1. The Foreknowledge Fiona. The Foreknowledge Fiona has vast stores of intuition that are never wrong. She just knows to hide information from somebody who’ll turn out to be a bad guy later on. The giant monster’s weak spot is easily guessable for her. All of the author’s knowledge about the plot is hers to command. It often manifests itself in little impulses that always work out.
2. The Solver Sarah. If there’s a puzzle that a large tribe of people have been working on for thousands of years, expect the Solver Sarah to stumble upon the answer with no help in an hour. This might be acceptable once, but the Solver Sarah will then proceed to find the culprit behind a string of murders all by herself. She seems to be a staple of detective series. Remember: the more people who are working on finding something, the less likely your protagonist will be the one to do so.
3. The Obsessed Oswald. The Obsessed Oswald is only bad in a cast of similar characters. The author has decided that when they give a character a trait such as “likes cereal,” the character must then love cereal with a passion. Everything the Obsessed Oswald likes, he loves. Everything he dislikes, he hates. It’s fine to have one character like this, but the Obsessed Oswald usually likes to bring his other obsessed friends along for the ride.

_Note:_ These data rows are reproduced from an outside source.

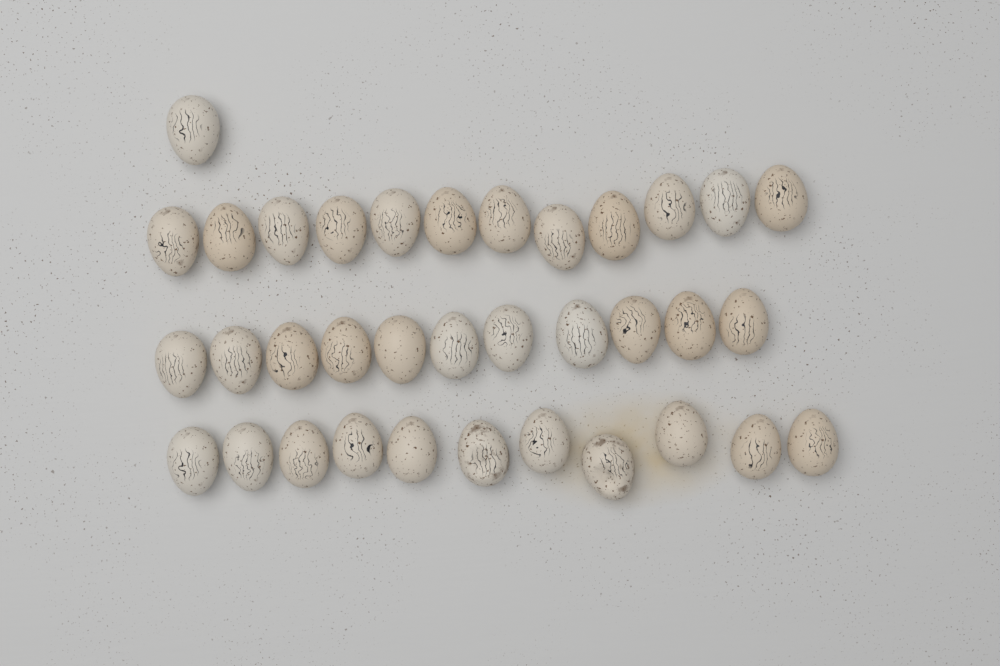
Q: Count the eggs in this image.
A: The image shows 35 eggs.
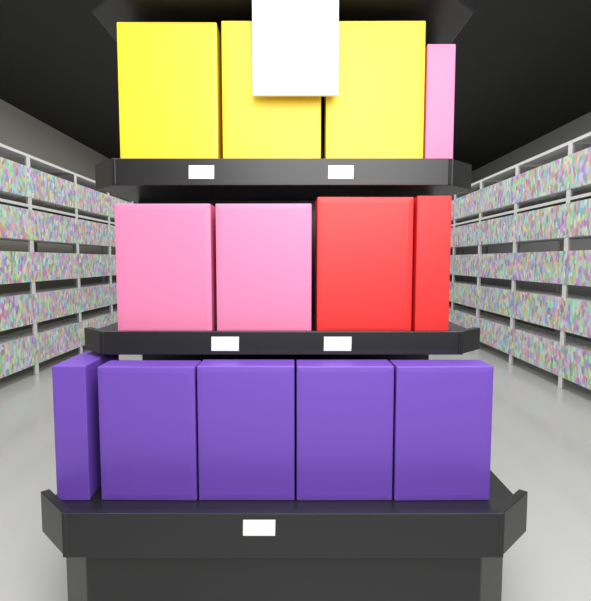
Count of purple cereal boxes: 5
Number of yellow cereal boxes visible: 3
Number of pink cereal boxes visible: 3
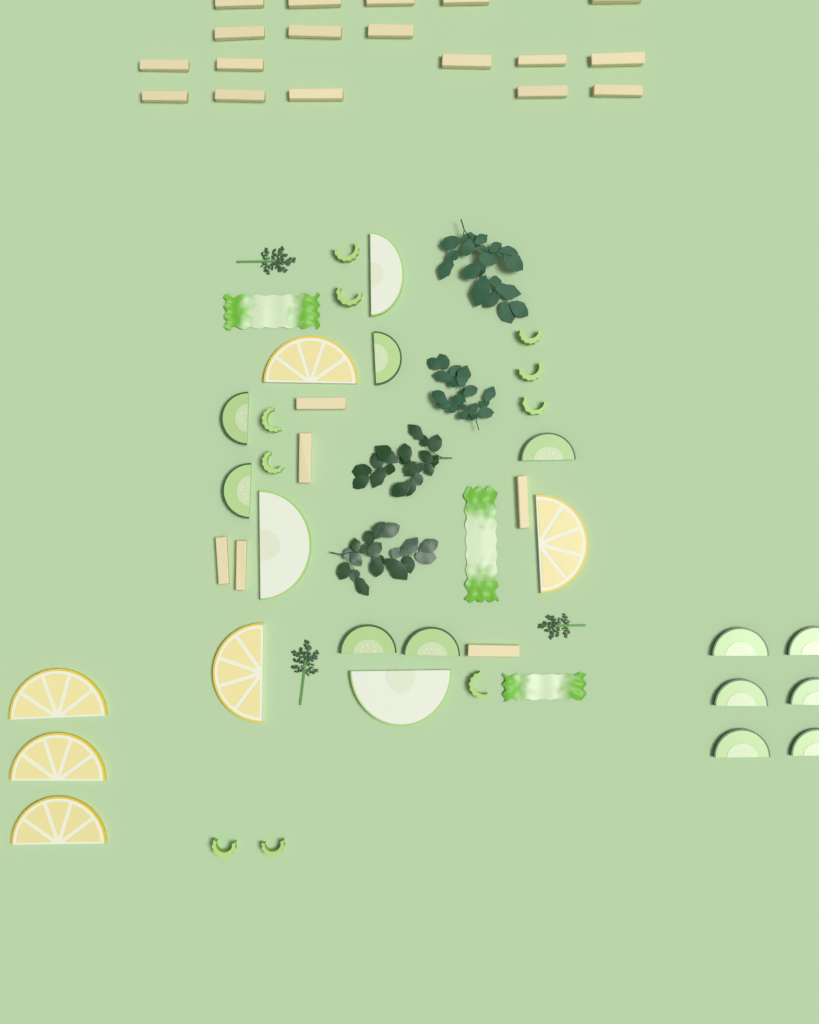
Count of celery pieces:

4. The Correct Carl. The Correct Carl lives only to give sage advice. The magical sage advice he gives is always right. When characters follow the Correct Carl’s advice, it works out well for them. When they don’t, they get in trouble. Unless you’re writing about Jesus himself, nobody is going to give the right advice 100% of the time. The Correct Carl is at his most annoying when he works as a relationship counseler or matchmaker.
5. The Quiet Quinn. There is nothing at all wrong with having quiet, introverted characters. To accurately represent humanity, some of your characters should be quiet. The problem arises when you portray introversion as inherently better. The Quiet Quinn is always smarter than his loudmouth companions. He’s able to notice things that they miss. He’s more polite and more caring. Often, the Quiet Quinn will only really open his mouth when there’s a wise figure around to ask questions to, because the Quiet Quinn is also more curious than those idiot extraverts he has to put up with.
6. The Dark Damien. The Dark Damien tries to fit the dark and brooding character profile, but he doesn’t actually have anything to brood about. His past was pretty nice. Instead of just cheering up because he has a pretty good life, he broods about philosophy. This is always a bad idea. If your character broods about philosophy and has a bad past, that’s fine. If it’s just philosophy, you’ve created a Dark Damien. Unless you go to great lengths to portray him as just a whiny emo, you’ll create an annoying character who’s really hard to like. People can sympathize with a whiny emo. Many peoplewere whiny emos at one point. I don’t think there’s anybody who can sympathize with a legitimate, serious dark and brooding character with nothing to actually brood about.
7. The Evil Ella. The Evil Ella doesn’t just run an evil empire and hate the heroes. She also steals pocket change and draws dirty pictures on bathroom walls. The Evil Ella is rumored to be a cannibal as well, and she keeps a whole room full of small, furry animals just so she can punch them when she feels bad. There comes a point when if you made your bad guys do any more bad things, they’d become funny instead of scary. This is to be avoided.
8. The Dialog Diana. Oh, no! There’s a battle happening, but nobody’s around who’s not fighting so that it can be talked about! Call the Dialog Diana! The Dialog Diana is like a second narrative voice. She talks about all of the stuff that should be conveyed in the narrative. The Dialog Diana voices her opinions on everything, right as it’s happening. She turns books into plays.